Mit Auszeichnung bestanden

Ich war 38 Jahre jung. Die letzten Berufsjahre waren geprägt von Zeitdruck und Hektik. Vielleicht war es auch hin und wieder eine Zigarette zu viel.
Im Brustbereich wurde von Tag zu Tag zunehmend ein Stechen und ein zeitweiliger Druck spürbar. Bei einer kardiologischen Untersuchung stellten die Ärzte fest, dass ein paar Herzkranzgefäße fast verschlossen waren. Um die Kraft des Herzens wieder zu steigern, war eine Bypass-Operation unumgänglich. Eine später erfolgte OP brachte nach und nach den gewünschten Erfolg. Ich konnte zwar nicht in meinen bisherigen Beruf zurück, aber man gab mir die Möglichkeit einer Umschulung.
Ich trug beim Amt für Arbeit den Wunsch vor, mein vor zwanzig Jahren aus familiären Gründen abgebrochenes Studium zum Bauingenieur wohl nicht wieder fortzusetzen, jedoch zumindest ein zweijähriges Studium zum Techniker in Leer aufzunehmen. Der Mitarbeiter im Arbeitsamtes winkte vehement ab. Für diese Aufgabe sei ich mit Sicherheit zu alt, war seine Begründung. Da ich mit seiner Art und Weise des Ablehnens, mich zu unterstützen, nicht einverstanden war, verließ ich kurzerhand das Amt.
Ein ehemaliger Kollege brachte mich auf die richtige Spur. Ich sollte mein Vorhaben, meine Zukunft betreffend, mit der Rentenversicherung besprechen. Aufgrund einer besonderen Klausel gab man mir dort das Okay. Mit dieser Zusage suchte ich am nächsten Tag die Berufsbildenden Schulen in Leer auf, um mich um einen Studienplatz zu bewerben. Obwohl ich nicht alle Vorgaben zur Aufnahme erfüllte, machte der Direktor eine Ausnahme. Dass ich meinen kürzlich errichteten Hausanbau vom Entwurf über Statik und Bauausführung vollständig in Eigenleistung erstellt hatte, floss diese Akte in meine Bewerbung ein. Ich war angenommen! Bedenken bestanden von seiner Seite trotzdem. Sollte ich mit den Mitschülern, die bis fünfundzwanzig Jahre jünger als ich waren, Schritt halten können? Wie würden die Lehrer, die mein Alter noch gar nicht erreicht hatten?

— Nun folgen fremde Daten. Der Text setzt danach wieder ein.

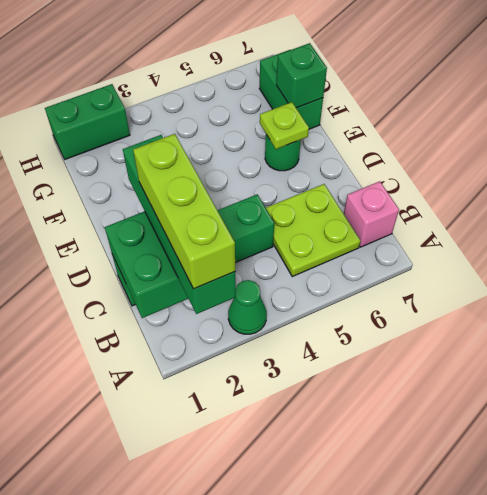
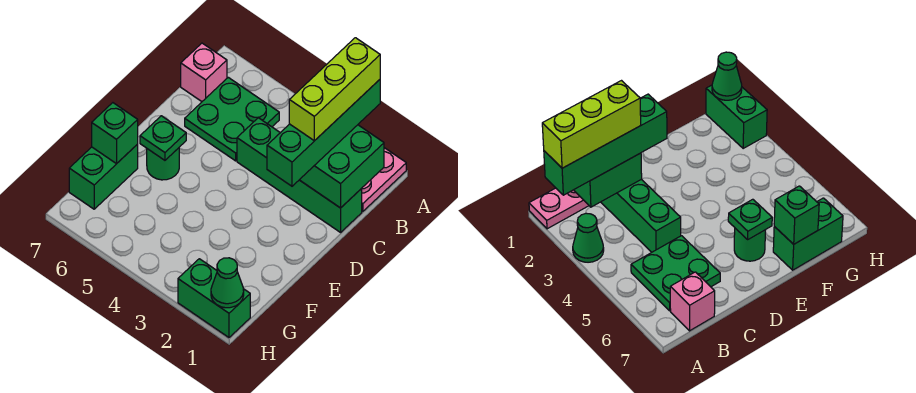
none -> pink plate A1:B1 level 1
lime plate B5:C6 level 1 -> green plate B5:C6 level 1
lime plate E6 level 2 -> green plate E6 level 2
none -> green cone H1 level 2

Diese Argumente wollte ich nicht gelten lassen und und ließen mir vom ersten „Schultag“ an keine Ruhe. Vier Semester kniete ich mich von der ersten Unterrichtsstunde an voll in den Unterrichtsstoff aller Fächer im Hoch- und Tiefbau. Mit der Zeit wich die Skepsis der Lehrer und der Mitschüler mir gegenüber als „grauhaariger Senior“ von Tag zu Tag mehr. Ich selbst war stolz auf meine Leistungen und vor allem auf meine Zensuren.

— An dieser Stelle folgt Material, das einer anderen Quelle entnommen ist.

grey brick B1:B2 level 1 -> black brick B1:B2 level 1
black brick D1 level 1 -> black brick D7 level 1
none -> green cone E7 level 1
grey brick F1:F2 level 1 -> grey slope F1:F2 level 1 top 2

Nach zwei erfolgreichen Jahren gab es vom Rektor der Schule in einer Feierstunde die Zeugnisse. Für mich wurde es zu einer wahren Sternstunde, da mir aufgrund meiner guten Leistungen mit besonderem Lob unter Beifall der anwesender Lehrer und meiner Mitschüler die Urkunde mit den Noten überreicht wurde. Dieser Tag ist einer der bedeutendsten in meinem Leben geworden. Gott sei Dank!
Nicht unerwähnt soll bleiben, dass mir bereits eine Woche später eine Arbeitsstelle in einem Chemie-Labor angeboten wurde. Diese Tätigkeit habe ich bis zu meiner Rente mit Erfolg ausgeführt.